Machine learning researchers have developed a cost-effective reward mechanism to help improve how language models interact with video data. The technique involves using detailed video captions to measure the quality of responses produced by video language models. These captions serve as proxies for actual video frames, allowing language models to evaluate the factual accuracy of a response to a video-related query and identify any false information that may have been generated – a phenomenon known as ‘hallucinations’.
Reinforcement learning and direct preference optimization (DPO) have been effective at generating more accurate responses from language models, but they often fall short when applied to video data due to the high level of complexity involved in analyzing multiple video frames. The new reward mechanism overcomes this hurdle by focusing on video captions instead of the video data itself.
To ensure the quality of video captions, the researchers created a dataset of 900,000 captions for a wide range of video content using a new prompting method and the GPT-4V model, which they dubbed SHAREGPTVIDEO. The dataset includes information on temporal dynamics, world knowledge, object attributes, and spatial relationships.
Using this dataset, the team trained a model called LLAVA-HOUND-DPO, which focuses on using the video captions as proxies for rewards, and demonstrated an 8.1% increase in accuracy on video question-answering tasks compared to its counterpart that underwent supervised fine-tuning (SFT).

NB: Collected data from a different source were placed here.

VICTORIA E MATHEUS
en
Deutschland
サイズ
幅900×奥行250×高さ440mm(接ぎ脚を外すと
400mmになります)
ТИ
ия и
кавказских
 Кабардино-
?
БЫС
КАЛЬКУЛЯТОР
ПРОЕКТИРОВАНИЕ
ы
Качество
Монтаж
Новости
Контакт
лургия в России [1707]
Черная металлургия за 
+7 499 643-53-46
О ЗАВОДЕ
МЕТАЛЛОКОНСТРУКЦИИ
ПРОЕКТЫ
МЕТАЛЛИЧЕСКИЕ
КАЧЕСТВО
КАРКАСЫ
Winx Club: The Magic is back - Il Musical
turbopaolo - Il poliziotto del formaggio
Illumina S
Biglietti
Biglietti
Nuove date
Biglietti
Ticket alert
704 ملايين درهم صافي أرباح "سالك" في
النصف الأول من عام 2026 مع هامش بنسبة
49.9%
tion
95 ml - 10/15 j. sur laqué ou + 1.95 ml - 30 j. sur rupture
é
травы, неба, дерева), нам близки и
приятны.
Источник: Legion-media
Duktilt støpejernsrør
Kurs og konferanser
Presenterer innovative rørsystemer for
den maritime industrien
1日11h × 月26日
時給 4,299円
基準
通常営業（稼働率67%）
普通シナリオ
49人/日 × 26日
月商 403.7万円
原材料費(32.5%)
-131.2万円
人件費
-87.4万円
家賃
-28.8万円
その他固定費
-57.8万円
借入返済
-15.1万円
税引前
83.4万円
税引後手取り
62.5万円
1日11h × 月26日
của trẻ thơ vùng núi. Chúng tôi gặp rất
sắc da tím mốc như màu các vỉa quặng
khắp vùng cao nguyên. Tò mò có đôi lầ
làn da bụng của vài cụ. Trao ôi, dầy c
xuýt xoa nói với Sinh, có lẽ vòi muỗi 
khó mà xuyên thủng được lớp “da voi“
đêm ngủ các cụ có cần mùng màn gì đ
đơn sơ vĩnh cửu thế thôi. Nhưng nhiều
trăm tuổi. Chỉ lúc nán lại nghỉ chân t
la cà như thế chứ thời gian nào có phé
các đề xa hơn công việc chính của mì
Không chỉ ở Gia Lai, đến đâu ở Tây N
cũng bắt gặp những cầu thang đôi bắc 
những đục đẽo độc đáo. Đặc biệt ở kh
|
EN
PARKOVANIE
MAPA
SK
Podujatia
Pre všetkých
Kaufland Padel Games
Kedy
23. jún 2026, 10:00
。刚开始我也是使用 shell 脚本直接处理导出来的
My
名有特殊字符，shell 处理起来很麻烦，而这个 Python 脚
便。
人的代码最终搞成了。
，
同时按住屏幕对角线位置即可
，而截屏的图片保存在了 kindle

The success of this method opens the door for more accurate responses from video language models and suggests that a cost-effective caption-based reward system could be a useful tool in the area of machine learning. The model also has potential applications in reducing computational resources need for analyzing video data.
The researchers’ work went through several stages, including caption pre-training, supervised fine-tuning, and DPO training. A positive correlation was noted between the reward system of the developed model and that of the more powerful but costly GPT-4V model.
This research has paved the way for more truthful and accurate responses from video language models, while potentially reducing costs and computational efforts. The results of the study cautiously underscore the applicability of the reward mechanism in video language models, as a moderate positive correlation was noted between it and the GPT-4V model, and an over 70% agreement was noted in preference between the two systems.